*** Opening of Given records ***

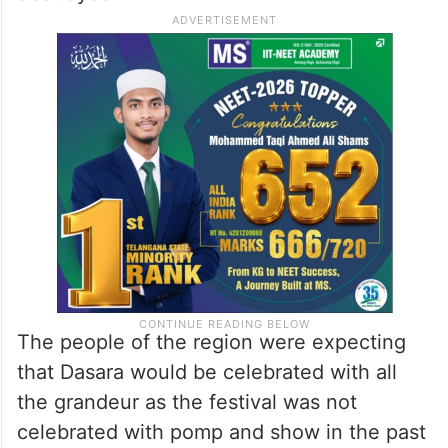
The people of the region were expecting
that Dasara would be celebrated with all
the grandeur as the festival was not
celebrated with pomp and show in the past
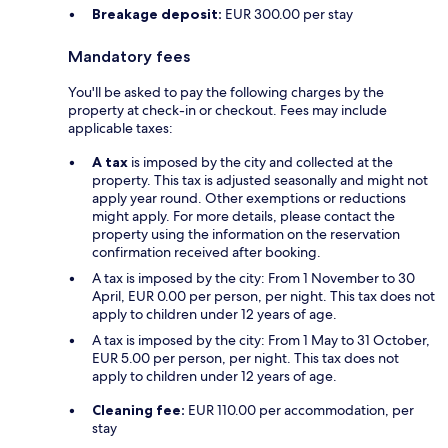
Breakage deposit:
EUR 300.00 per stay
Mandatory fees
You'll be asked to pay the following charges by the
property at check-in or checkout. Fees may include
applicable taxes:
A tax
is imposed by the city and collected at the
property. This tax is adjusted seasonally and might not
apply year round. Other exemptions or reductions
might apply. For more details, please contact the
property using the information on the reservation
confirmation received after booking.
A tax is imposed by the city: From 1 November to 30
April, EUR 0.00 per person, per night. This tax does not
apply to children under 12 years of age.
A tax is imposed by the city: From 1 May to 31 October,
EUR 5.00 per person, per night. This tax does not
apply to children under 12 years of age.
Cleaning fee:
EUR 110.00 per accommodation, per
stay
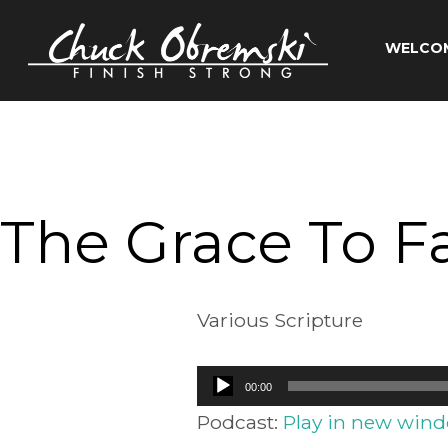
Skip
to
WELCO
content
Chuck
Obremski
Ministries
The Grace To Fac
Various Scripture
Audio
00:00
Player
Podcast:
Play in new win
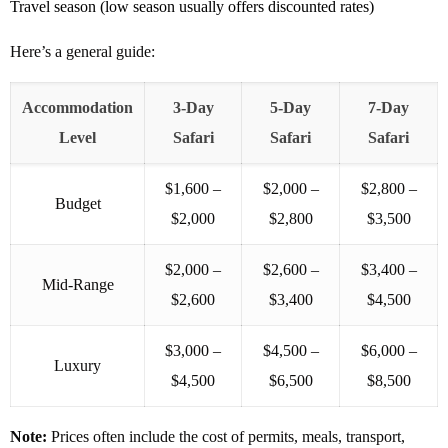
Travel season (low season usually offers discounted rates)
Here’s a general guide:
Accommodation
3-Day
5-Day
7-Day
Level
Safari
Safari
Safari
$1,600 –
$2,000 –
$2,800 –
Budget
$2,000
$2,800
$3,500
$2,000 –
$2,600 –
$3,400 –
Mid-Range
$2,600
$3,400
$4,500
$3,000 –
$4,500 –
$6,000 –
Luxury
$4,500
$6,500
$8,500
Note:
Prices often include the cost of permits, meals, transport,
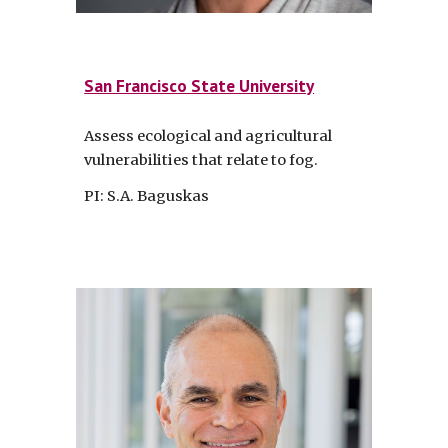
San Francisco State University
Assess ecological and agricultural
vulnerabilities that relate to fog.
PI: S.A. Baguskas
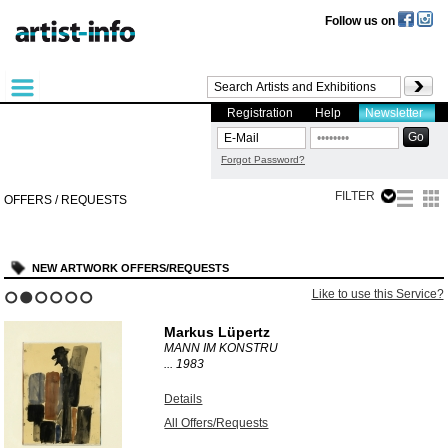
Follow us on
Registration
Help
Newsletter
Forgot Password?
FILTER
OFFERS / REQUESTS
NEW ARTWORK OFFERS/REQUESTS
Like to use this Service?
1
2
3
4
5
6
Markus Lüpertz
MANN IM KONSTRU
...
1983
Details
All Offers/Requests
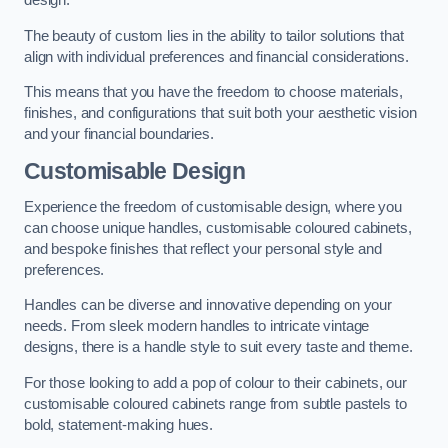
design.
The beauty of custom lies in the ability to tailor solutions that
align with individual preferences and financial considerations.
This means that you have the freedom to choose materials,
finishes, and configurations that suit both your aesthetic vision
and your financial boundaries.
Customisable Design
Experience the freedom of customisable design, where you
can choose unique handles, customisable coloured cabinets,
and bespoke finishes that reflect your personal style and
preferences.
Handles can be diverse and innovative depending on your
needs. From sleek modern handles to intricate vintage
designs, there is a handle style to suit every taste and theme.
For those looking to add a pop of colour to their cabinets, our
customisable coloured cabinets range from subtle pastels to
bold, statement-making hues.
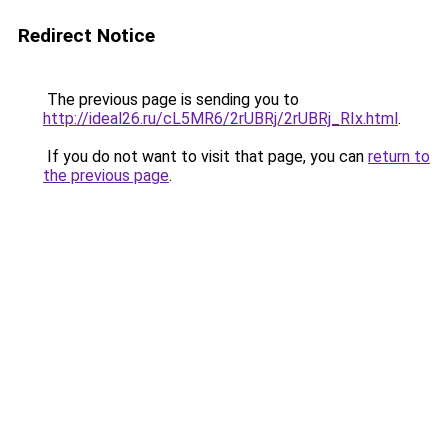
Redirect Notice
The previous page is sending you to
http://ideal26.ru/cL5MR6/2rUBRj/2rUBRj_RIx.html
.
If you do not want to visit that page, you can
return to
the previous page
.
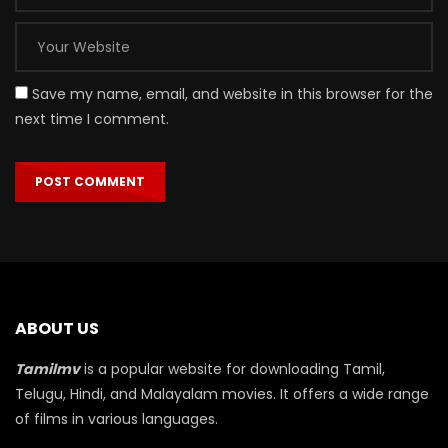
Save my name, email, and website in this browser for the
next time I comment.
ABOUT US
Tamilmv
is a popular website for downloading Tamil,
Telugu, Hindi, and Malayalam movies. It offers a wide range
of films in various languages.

*** Close of Given records ***

* [Problem to solve]: Read through the records above and copy the lines that contain "page".

* [Output for this exercise]:
The previous page is sending you to
If you do not want to visit that page, you can
the previous page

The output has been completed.